Chroma is an open-source vector store library designed for managing embeddings and facilitating semantic search and retrieval. It is particularly well-integrated with LangChain, making it a popular choice for building NLP and AI-powered applications.

In [69]:
# Clear chroma

if os.path.exists(db_name):
    Chroma(persist_directory=db_name, embedding_function=embeddings).delete_collection()

# Create vectorstore

vectorstore = Chroma.from_documents(documents=documents, embedding=embeddings, persist_directory=db_name)
print(f"Vectorstore created with {vectorstore._collection.count()} documents")

Vectorstore created with 115 documents


In [70]:
# Get one vector and find how many dimensions it has

collection = vectorstore._collection
sample_embedding = collection.get(limit=1, include=["embeddings"])["embeddings"][0]
dimensions = len(sample_embedding)
print(f"The vectors have {dimensions:,} dimensions")

The vectors have 1,536 dimensions


## Use LangChain for Integration

Setting up a conversational AI system with retrieval-augmented generation (RAG) capabilities using OpenAI's language model and LangChain tools:

1. **Creating the Chat Model:**
   - `llm = ChatOpenAI(temperature=0.7, model_name=MODEL)` initializes a conversational language model using OpenAI's API with a specified temperature (controlling creativity) and a model name (e.g., GPT-4).

2. **Setting up Memory:**
   - `memory = ConversationBufferMemory(memory_key='chat_history', return_messages=True)` establishes a memory buffer to store and manage the conversation history, ensuring the chat retains context across turns.
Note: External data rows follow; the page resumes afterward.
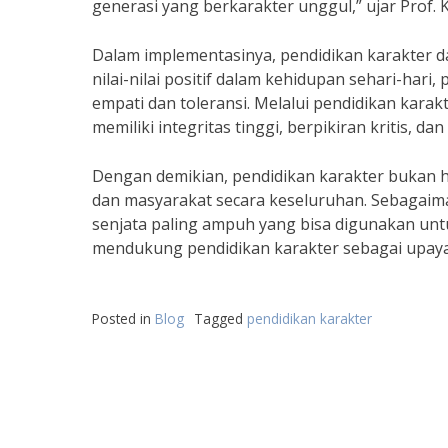
generasi yang berkarakter unggul,” ujar Prof.
Dalam implementasinya, pendidikan karakter d
nilai-nilai positif dalam kehidupan sehari-ha
empati dan toleransi. Melalui pendidikan kara
memiliki integritas tinggi, berpikiran kritis, d
Dengan demikian, pendidikan karakter bukan h
dan masyarakat secara keseluruhan. Sebagaima
senjata paling ampuh yang bisa digunakan unt
mendukung pendidikan karakter sebagai upay
Posted in
Blog
Tagged
pendidikan karakter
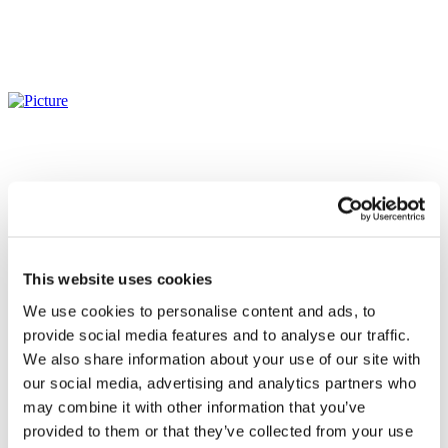
This website uses cookies
We use cookies to personalise content and ads, to
provide social media features and to analyse our traffic.
We also share information about your use of our site with
our social media, advertising and analytics partners who
may combine it with other information that you’ve
Всі заходи
provided to them or that they’ve collected from your use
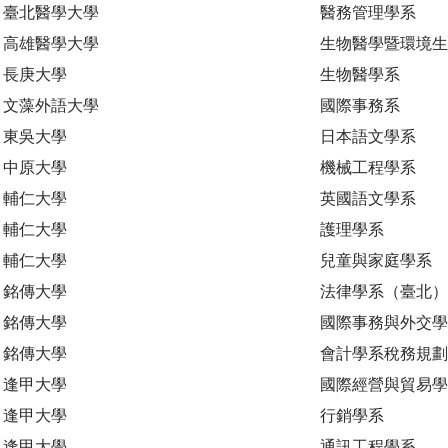
臺北醫學大學
醫務管理學系
高雄醫學大學
生物醫學暨環境
長庚大學
生物醫學系
文藻外語大學
國際事務系
東吳大學
日本語文學系
中原大學
機械工程學系
輔仁大學
英國語文學系
輔仁大學
護理學系
輔仁大學
兒童與家庭學系
銘傳大學
法律學系（臺北）
銘傳大學
國際事務與外交學
銘傳大學
會計學系稅務規
逢甲大學
國際經營與貿易學
逢甲大學
行銷學系
逢甲大學
通訊工程學系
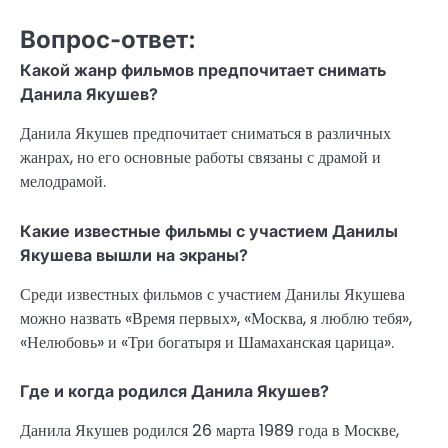
Вопрос-ответ:
Какой жанр фильмов предпочитает снимать
Данила Якушев?
Данила Якушев предпочитает сниматься в различных
жанрах, но его основные работы связаны с драмой и
мелодрамой.
Какие известные фильмы с участием Данилы
Якушева вышли на экраны?
Среди известных фильмов с участием Данилы Якушева
можно назвать «Время первых», «Москва, я люблю тебя»,
«Нелюбовь» и «Три богатыря и Шамаханская царица».
Где и когда родился Данила Якушев?
Данила Якушев родился 26 марта 1989 года в Москве,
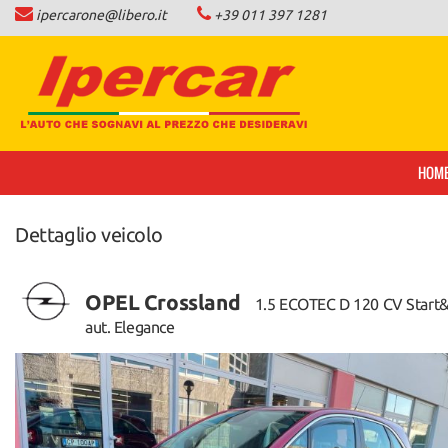
ipercarone@libero.it
+39 011 397 1281
HOME
LISTA VEICOLI
COMPRO AUTO IN CONTANTI
HOM
NEWS
Dettaglio veicolo
CONTATTI
OPEL Crossland
1.5 ECOTEC D 120 CV Start
AREA COMMERCIANTI
aut. Elegance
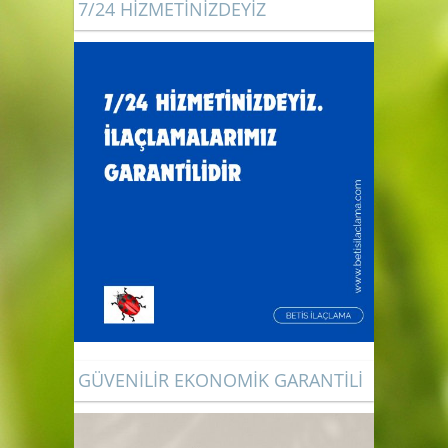
7/24 HİZMETİNİZDEYİZ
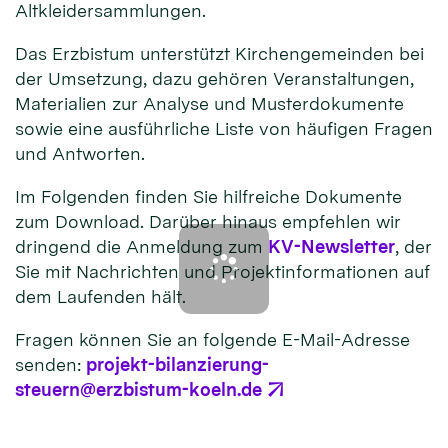
Altkleidersammlungen.
Das Erzbistum unterstützt Kirchengemeinden bei
der Umsetzung, dazu gehören Veranstaltungen,
Materialien zur Analyse und Musterdokumente
sowie eine ausführliche Liste von häufigen Fragen
und Antworten.
Im Folgenden finden Sie hilfreiche Dokumente
zum Download. Darüber hinaus empfehlen wir
dringend die Anmeldung zum
KV-Newsletter
, der
Sie mit Nachrichten und Projektinformationen auf
dem Laufenden hält.
Fragen können Sie an folgende E-Mail-Adresse
senden:
projekt-bilanzierung-
steuern@erzbistum-koeln.de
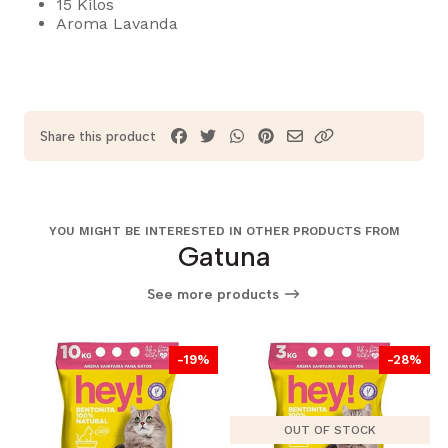
15 Kilos
Aroma Lavanda
Share this product
YOU MIGHT BE INTERESTED IN OTHER PRODUCTS FROM
Gatuna
See more products
-19%
-28%
OUT OF STOCK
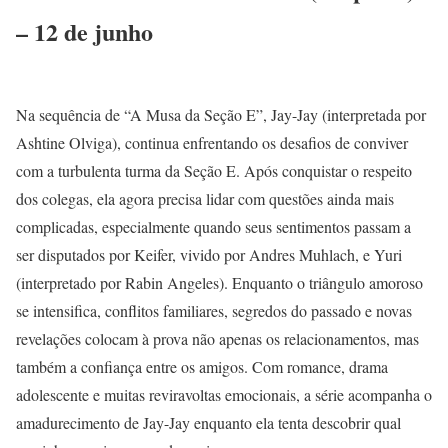
– 12 de junho
Na sequência de “A Musa da Seção E”, Jay-Jay (interpretada por
Ashtine Olviga), continua enfrentando os desafios de conviver
com a turbulenta turma da Seção E. Após conquistar o respeito
dos colegas, ela agora precisa lidar com questões ainda mais
complicadas, especialmente quando seus sentimentos passam a
ser disputados por Keifer, vivido por Andres Muhlach, e Yuri
(interpretado por Rabin Angeles). Enquanto o triângulo amoroso
se intensifica, conflitos familiares, segredos do passado e novas
revelações colocam à prova não apenas os relacionamentos, mas
também a confiança entre os amigos. Com romance, drama
adolescente e muitas reviravoltas emocionais, a série acompanha o
amadurecimento de Jay-Jay enquanto ela tenta descobrir qual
The `return_messages` flag ensures the memory returns messages in a structured format.

3. **Defining the Retriever:**
   - `retriever = vectorstore.as_retriever()` creates a retriever from the vector store, enabling semantic search over the stored document embeddings. This is used to retrieve relevant information during the conversation.

4. **Creating the Conversational Retrieval Chain:**
   - `conversation_chain = ConversationalRetrievalChain.from_llm(llm=llm, retriever=retriever, memory=memory)` combines the language model, memory, and retriever into a single conversational framework. This setup allows the chatbot to use the vector store for retrieving contextually relevant information, maintain conversational memory, and generate responses.

In [71]:
# create a new Chat with OpenAI
llm = ChatOpenAI(temperature=0.7, model_name=MODEL)

# set up the conversation memory for the chat
memory = ConversationBufferMemory(memory_key='chat_history', return_messages=True)

# the retriever is an abstraction over the VectorStore that will be used during RAG
retriever = vectorstore.as_retriever()

# putting it together: set up the conversation chain with the GPT LLM, the vector store and memory
conversation_chain = ConversationalRetrievalChain.from_llm(llm=llm, retriever=retriever, memory=memory)

In [72]:
# set up a new conversation memory for the chat
memory = ConversationBufferMemory(memory_key='chat_history', return_messages=True)

# putting it together: set up the conversation chain with the GPT LLM, the vector store and memory
conversation_chain = ConversationalRetrievalChain.from_llm(llm=llm, retriever=retriever, memory=memory)

## Use Gradio as Interface

In [73]:
# Wrapping in a function

def chat(message, history):
    result = conversation_chain.invoke({"question": message})
    return result["answer"]

In [74]:
view = gr.ChatInterface(chat, type="messages").launch(inbrowser=True)

* Running on local URL:  http://127.0.0.1:7863

To create a public link, set `share=True` in `launch()`.